* TASK *
Please change every "Tous les posts" in the items below to "Toutes les publications", keeping all other text the same. Leave the pictures out of your answer.

*** Opening TASK DATA ***

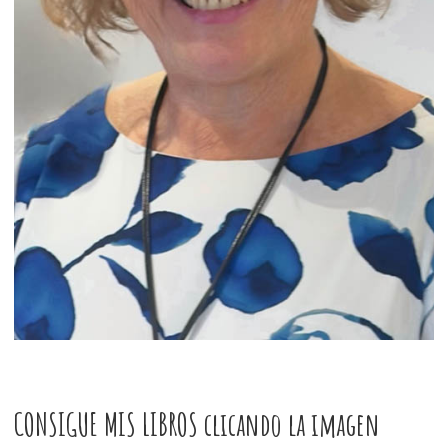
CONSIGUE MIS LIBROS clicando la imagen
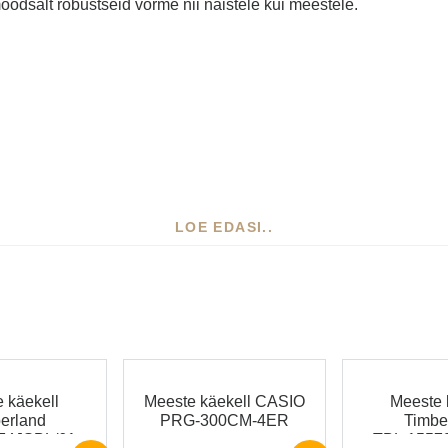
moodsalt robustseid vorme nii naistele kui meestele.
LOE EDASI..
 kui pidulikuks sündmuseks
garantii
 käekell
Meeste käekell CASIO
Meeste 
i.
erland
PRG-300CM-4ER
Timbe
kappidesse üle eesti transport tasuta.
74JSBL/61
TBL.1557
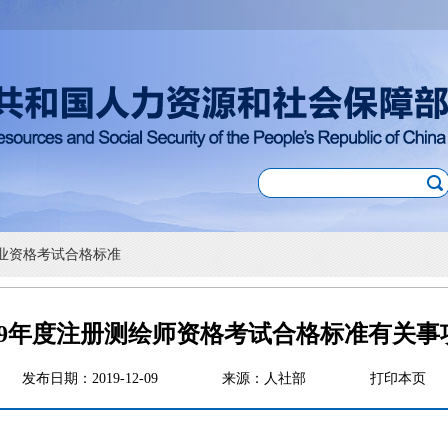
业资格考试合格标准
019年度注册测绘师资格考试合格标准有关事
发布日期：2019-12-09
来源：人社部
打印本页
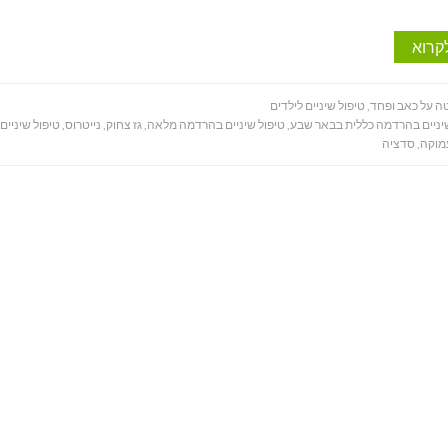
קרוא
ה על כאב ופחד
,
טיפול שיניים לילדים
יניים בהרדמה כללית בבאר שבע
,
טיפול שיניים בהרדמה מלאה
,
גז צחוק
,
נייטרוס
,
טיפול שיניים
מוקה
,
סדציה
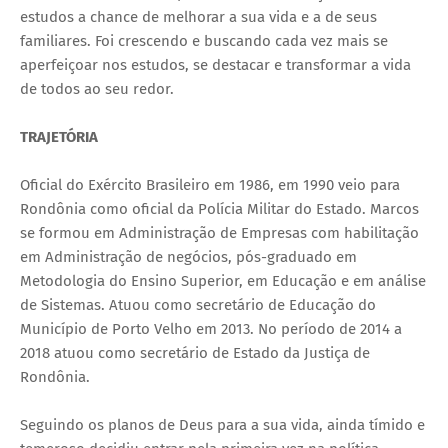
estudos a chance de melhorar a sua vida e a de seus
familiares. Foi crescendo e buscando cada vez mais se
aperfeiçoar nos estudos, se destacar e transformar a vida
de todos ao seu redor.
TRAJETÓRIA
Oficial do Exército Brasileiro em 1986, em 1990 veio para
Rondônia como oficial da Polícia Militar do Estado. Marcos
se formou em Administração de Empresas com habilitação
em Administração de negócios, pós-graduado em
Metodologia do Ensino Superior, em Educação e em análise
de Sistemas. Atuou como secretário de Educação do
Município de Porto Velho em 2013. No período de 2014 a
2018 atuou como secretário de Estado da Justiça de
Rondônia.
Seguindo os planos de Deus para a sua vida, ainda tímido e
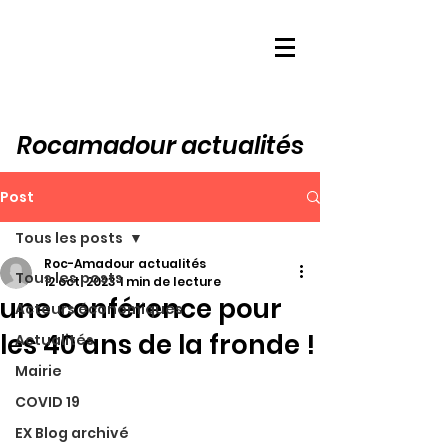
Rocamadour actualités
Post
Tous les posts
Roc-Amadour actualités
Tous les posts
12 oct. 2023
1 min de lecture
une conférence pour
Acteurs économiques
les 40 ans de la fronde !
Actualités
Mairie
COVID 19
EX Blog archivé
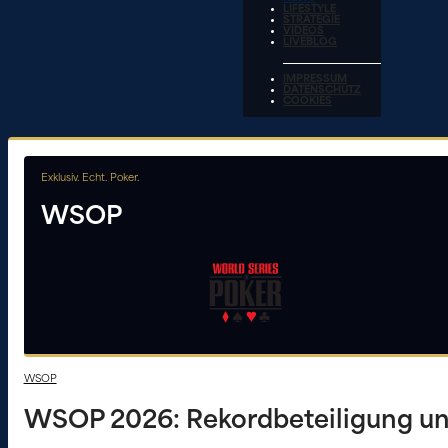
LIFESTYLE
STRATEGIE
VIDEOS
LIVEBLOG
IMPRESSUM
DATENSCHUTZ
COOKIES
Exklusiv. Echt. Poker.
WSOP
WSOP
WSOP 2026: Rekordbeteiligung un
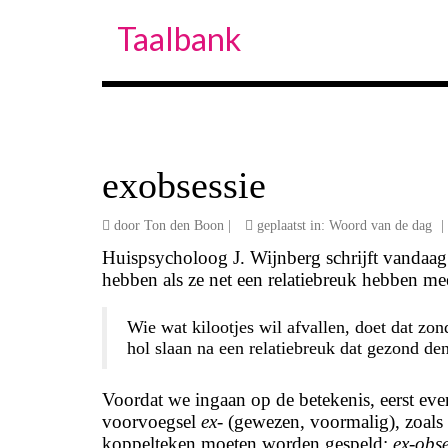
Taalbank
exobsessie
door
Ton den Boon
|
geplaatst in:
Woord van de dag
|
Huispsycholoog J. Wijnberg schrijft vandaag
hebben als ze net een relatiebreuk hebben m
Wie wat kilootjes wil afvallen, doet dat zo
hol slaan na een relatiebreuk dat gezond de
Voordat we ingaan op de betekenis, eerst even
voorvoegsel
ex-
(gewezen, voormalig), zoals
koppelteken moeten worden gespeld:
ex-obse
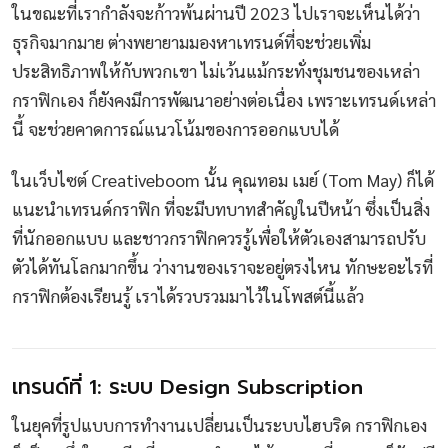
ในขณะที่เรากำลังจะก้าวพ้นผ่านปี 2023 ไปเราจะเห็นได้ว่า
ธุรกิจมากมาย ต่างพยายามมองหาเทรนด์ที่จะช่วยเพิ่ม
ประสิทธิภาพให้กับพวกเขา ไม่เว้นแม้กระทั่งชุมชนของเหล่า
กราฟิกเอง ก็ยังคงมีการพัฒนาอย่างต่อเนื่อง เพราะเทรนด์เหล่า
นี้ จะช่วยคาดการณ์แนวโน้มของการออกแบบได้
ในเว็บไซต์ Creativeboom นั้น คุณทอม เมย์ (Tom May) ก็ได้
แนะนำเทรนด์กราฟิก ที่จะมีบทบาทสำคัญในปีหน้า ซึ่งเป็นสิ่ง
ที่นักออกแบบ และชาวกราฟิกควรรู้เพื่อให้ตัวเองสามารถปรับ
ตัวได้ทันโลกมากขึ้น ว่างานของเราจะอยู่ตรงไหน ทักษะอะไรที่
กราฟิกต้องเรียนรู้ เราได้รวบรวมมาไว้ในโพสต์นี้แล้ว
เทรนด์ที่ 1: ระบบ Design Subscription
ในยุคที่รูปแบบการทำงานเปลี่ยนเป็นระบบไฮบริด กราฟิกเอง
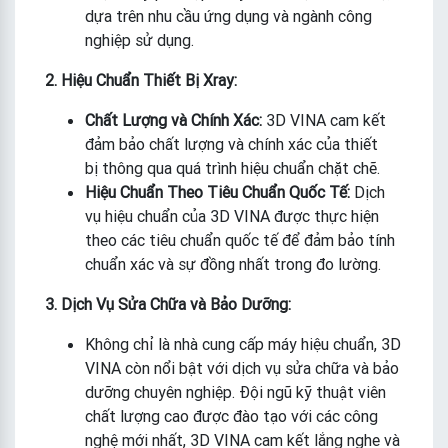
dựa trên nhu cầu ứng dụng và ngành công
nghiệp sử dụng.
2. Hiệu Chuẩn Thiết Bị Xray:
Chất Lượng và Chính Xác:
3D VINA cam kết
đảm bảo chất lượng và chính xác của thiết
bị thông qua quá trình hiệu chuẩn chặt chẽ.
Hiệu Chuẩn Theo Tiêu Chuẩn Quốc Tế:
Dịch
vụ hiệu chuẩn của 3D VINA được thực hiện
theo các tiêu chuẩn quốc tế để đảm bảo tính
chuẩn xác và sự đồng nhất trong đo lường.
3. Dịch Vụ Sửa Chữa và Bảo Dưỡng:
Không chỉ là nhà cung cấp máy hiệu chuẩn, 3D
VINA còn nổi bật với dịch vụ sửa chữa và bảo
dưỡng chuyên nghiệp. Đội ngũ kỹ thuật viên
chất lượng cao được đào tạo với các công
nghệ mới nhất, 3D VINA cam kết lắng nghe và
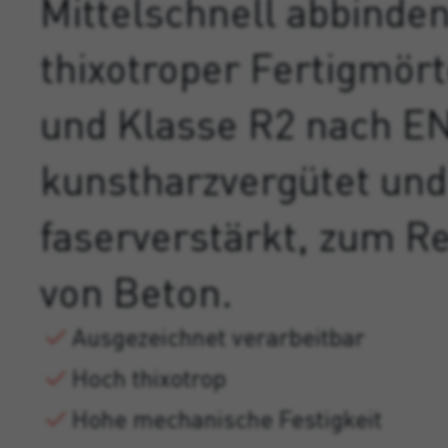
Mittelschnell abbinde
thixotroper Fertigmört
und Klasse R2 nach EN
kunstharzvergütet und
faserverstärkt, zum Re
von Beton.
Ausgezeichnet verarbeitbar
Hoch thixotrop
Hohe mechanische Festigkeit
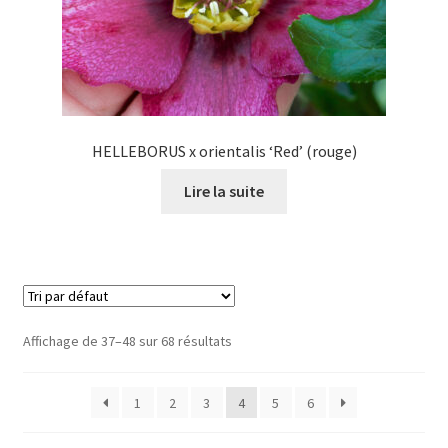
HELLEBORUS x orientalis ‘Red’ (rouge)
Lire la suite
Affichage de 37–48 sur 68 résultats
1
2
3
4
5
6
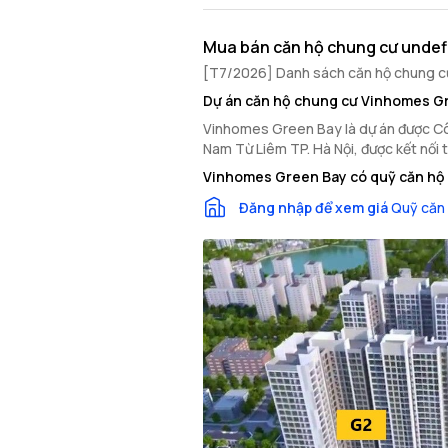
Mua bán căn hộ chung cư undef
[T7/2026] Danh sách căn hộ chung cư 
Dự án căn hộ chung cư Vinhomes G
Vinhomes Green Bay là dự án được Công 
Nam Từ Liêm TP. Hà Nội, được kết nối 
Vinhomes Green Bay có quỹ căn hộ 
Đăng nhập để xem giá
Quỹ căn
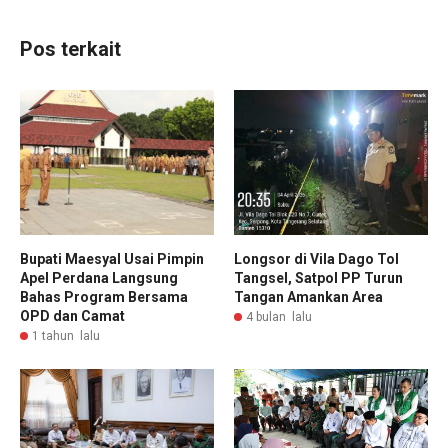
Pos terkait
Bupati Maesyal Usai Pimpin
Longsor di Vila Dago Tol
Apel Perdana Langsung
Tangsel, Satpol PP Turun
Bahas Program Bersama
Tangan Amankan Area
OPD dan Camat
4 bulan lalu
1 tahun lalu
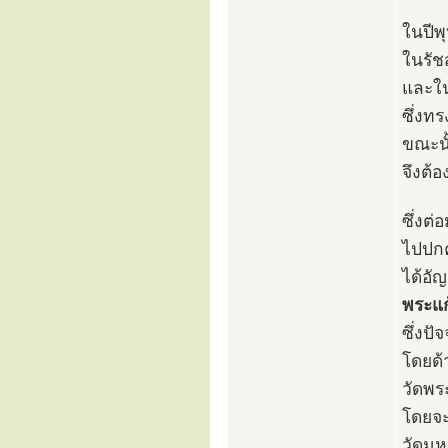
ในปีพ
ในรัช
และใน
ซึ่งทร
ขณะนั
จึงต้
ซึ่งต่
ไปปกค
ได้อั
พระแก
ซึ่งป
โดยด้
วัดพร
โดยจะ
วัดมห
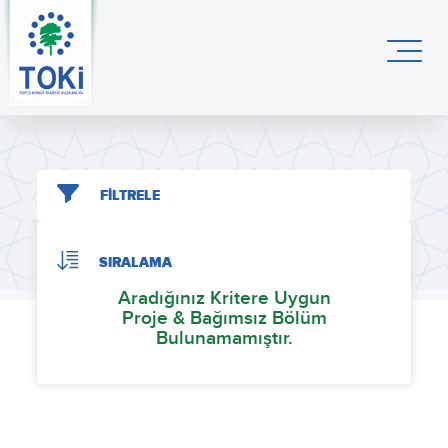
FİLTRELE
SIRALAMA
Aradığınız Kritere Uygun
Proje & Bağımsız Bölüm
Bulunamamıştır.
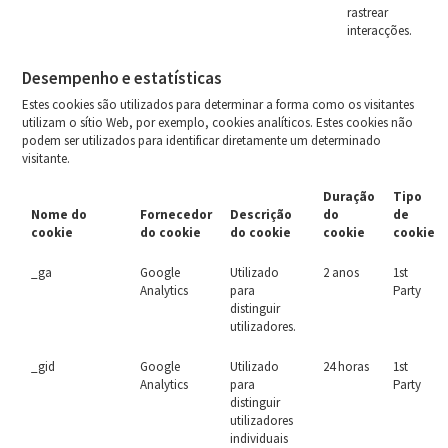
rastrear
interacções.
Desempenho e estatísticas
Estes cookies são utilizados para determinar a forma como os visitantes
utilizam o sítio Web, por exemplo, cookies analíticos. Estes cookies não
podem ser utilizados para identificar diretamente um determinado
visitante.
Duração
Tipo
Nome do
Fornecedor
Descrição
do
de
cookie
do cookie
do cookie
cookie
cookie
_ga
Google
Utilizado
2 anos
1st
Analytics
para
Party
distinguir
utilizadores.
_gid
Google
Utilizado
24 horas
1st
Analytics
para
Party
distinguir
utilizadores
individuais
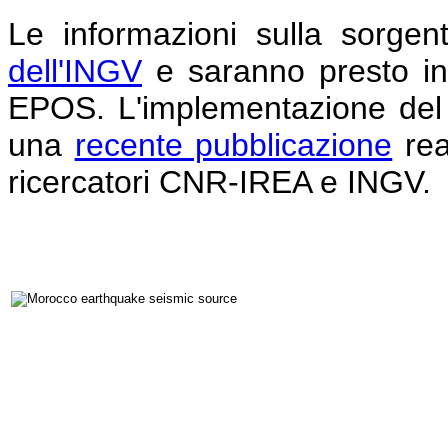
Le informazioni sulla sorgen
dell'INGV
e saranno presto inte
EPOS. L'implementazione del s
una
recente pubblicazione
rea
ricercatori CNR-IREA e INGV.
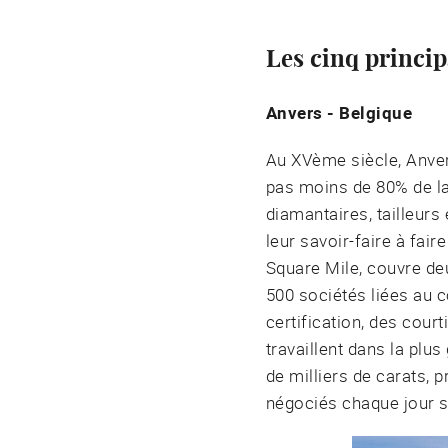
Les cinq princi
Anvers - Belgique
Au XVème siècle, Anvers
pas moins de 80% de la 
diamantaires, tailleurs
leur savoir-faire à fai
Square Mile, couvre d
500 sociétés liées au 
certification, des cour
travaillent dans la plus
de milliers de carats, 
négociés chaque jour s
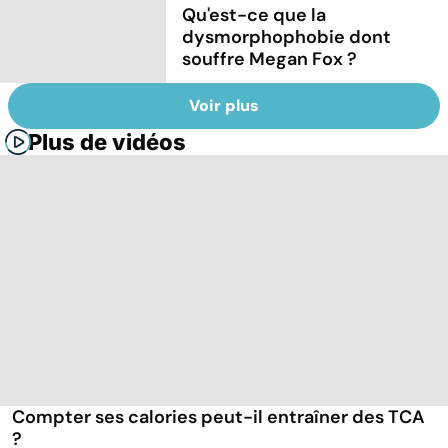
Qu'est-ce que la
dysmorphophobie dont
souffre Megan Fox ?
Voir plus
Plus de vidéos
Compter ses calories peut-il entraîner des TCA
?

*** Closing TASK DATA ***

* EXPECTED OUTPUT *
CONSIGUE MIS LIBROS clicando la imagen
moodsalt robustseid vorme nii naistele kui meestele.
LOE EDASI..
 kui pidulikuks sündmuseks
garantii
 käekell
Meeste käekell CASIO
Meeste 
i.
erland
PRG-300CM-4ER
Timbe
kappidesse üle eesti transport tasuta.
74JSBL/61
TBL.1557
业资格考试合格标准
019年度注册测绘师资格考试合格标准有关事
发布日期：2019-12-09
来源：人社部
打印本页
קרוא
ה על כאב ופחד
,
טיפול שיניים לילדים
יניים בהרדמה כללית בבאר שבע
,
טיפול שיניים בהרדמה מלאה
,
גז צחוק
,
נייטרוס
,
טיפול שיניים
מוקה
,
סדציה
estudos a chance de melhorar a sua vida e a de seus
familiares. Foi crescendo e buscando cada vez mais se
aperfeiçoar nos estudos, se destacar e transformar a vida
de todos ao seu redor.
TRAJETÓRIA
Oficial do Exército Brasileiro em 1986, em 1990 veio para
Rondônia como oficial da Polícia Militar do Estado. Marcos
se formou em Administração de Empresas com habilitação
em Administração de negócios, pós-graduado em
Metodologia do Ensino Superior, em Educação e em análise
de Sistemas. Atuou como secretário de Educação do
Município de Porto Velho em 2013. No período de 2014 a
2018 atuou como secretário de Estado da Justiça de
Rondônia.
Seguindo os planos de Deus para a sua vida, ainda tímido e
Rocamadour actualités
Post
Toutes les publications
Roc-Amadour actualités
Toutes les publications
12 oct. 2023
1 min de lecture
une conférence pour
Acteurs économiques
les 40 ans de la fronde !
Actualités
Mairie
COVID 19
EX Blog archivé
LIFESTYLE
STRATEGIE
VIDEOS
LIVEBLOG
IMPRESSUM
DATENSCHUTZ
COOKIES
Exklusiv. Echt. Poker.
WSOP
WSOP
WSOP 2026: Rekordbeteiligung un
Taalbank
exobsessie
door
Ton den Boon
|
geplaatst in:
Woord van de dag
|
Huispsycholoog J. Wijnberg schrijft vandaag
hebben als ze net een relatiebreuk hebben m
Wie wat kilootjes wil afvallen, doet dat zo
hol slaan na een relatiebreuk dat gezond de
Voordat we ingaan op de betekenis, eerst even
voorvoegsel
ex-
(gewezen, voormalig), zoals
koppelteken moeten worden gespeld:
ex-obse
ในขณะที่เรากำลังจะก้าวพ้นผ่านปี 2023 ไปเราจะเห็นได้ว่า
ธุรกิจมากมาย ต่างพยายามมองหาเทรนด์ที่จะช่วยเพิ่ม
ประสิทธิภาพให้กับพวกเขา ไม่เว้นแม้กระทั่งชุมชนของเหล่า
กราฟิกเอง ก็ยังคงมีการพัฒนาอย่างต่อเนื่อง เพราะเทรนด์เหล่า
นี้ จะช่วยคาดการณ์แนวโน้มของการออกแบบได้
ในเว็บไซต์ Creativeboom นั้น คุณทอม เมย์ (Tom May) ก็ได้
แนะนำเทรนด์กราฟิก ที่จะมีบทบาทสำคัญในปีหน้า ซึ่งเป็นสิ่ง
ที่นักออกแบบ และชาวกราฟิกควรรู้เพื่อให้ตัวเองสามารถปรับ
ตัวได้ทันโลกมากขึ้น ว่างานของเราจะอยู่ตรงไหน ทักษะอะไรที่
กราฟิกต้องเรียนรู้ เราได้รวบรวมมาไว้ในโพสต์นี้แล้ว
เทรนด์ที่ 1: ระบบ Design Subscription
ในยุคที่รูปแบบการทำงานเปลี่ยนเป็นระบบไฮบริด กราฟิกเอง
dựa trên nhu cầu ứng dụng và ngành công
nghiệp sử dụng.
2. Hiệu Chuẩn Thiết Bị Xray:
Chất Lượng và Chính Xác:
3D VINA cam kết
đảm bảo chất lượng và chính xác của thiết
bị thông qua quá trình hiệu chuẩn chặt chẽ.
Hiệu Chuẩn Theo Tiêu Chuẩn Quốc Tế:
Dịch
vụ hiệu chuẩn của 3D VINA được thực hiện
theo các tiêu chuẩn quốc tế để đảm bảo tính
chuẩn xác và sự đồng nhất trong đo lường.
3. Dịch Vụ Sửa Chữa và Bảo Dưỡng:
Không chỉ là nhà cung cấp máy hiệu chuẩn, 3D
VINA còn nổi bật với dịch vụ sửa chữa và bảo
dưỡng chuyên nghiệp. Đội ngũ kỹ thuật viên
chất lượng cao được đào tạo với các công
nghệ mới nhất, 3D VINA cam kết lắng nghe và
Mittelschnell abbinde
thixotroper Fertigmört
und Klasse R2 nach EN
kunstharzvergütet und
faserverstärkt, zum Re
von Beton.
Ausgezeichnet verarbeitbar
Hoch thixotrop
Hohe mechanische Festigkeit
HELLEBORUS x orientalis ‘Red’ (rouge)
Lire la suite
Affichage de 37–48 sur 68 résultats
1
2
3
4
5
6
Mua bán căn hộ chung cư undef
[T7/2026] Danh sách căn hộ chung cư 
Dự án căn hộ chung cư Vinhomes G
Vinhomes Green Bay là dự án được Công 
Nam Từ Liêm TP. Hà Nội, được kết nối 
Vinhomes Green Bay có quỹ căn hộ 
Đăng nhập để xem giá
Quỹ căn
Pos terkait
Bupati Maesyal Usai Pimpin
Longsor di Vila Dago Tol
Apel Perdana Langsung
Tangsel, Satpol PP Turun
Bahas Program Bersama
Tangan Amankan Area
OPD dan Camat
4 bulan lalu
1 tahun lalu
ในปีพ
ในรัช
และใน
ซึ่งทร
ขณะนั
จึงต้
ซึ่งต่
ไปปกค
ได้อั
พระแก
ซึ่งป
โดยด้
วัดพร
โดยจะ
วัดมห
FİLTRELE
SIRALAMA
Aradığınız Kritere Uygun
Proje & Bağımsız Bölüm
Bulunamamıştır.
rastrear
interacções.
Desempenho e estatísticas
Estes cookies são utilizados para determinar a forma como os visitantes
utilizam o sítio Web, por exemplo, cookies analíticos. Estes cookies não
podem ser utilizados para identificar diretamente um determinado
visitante.
Duração
Tipo
Nome do
Fornecedor
Descrição
do
de
cookie
do cookie
do cookie
cookie
cookie
_ga
Google
Utilizado
2 anos
1st
Analytics
para
Party
distinguir
utilizadores.
_gid
Google
Utilizado
24 horas
1st
Analytics
para
Party
distinguir
utilizadores
individuais
Le informazioni sulla sorgen
dell'INGV
e saranno presto inte
EPOS. L'implementazione del s
una
recente pubblicazione
rea
ricercatori CNR-IREA e INGV.
Les cinq princi
Anvers - Belgique
Au XVème siècle, Anvers
pas moins de 80% de la 
diamantaires, tailleurs
leur savoir-faire à fai
Square Mile, couvre d
500 sociétés liées au 
certification, des cour
travaillent dans la plus
de milliers de carats, 
négociés chaque jour s
Qu'est-ce que la
dysmorphophobie dont
souffre Megan Fox ?
Voir plus
Plus de vidéos
Compter ses calories peut-il entraîner des TCA
?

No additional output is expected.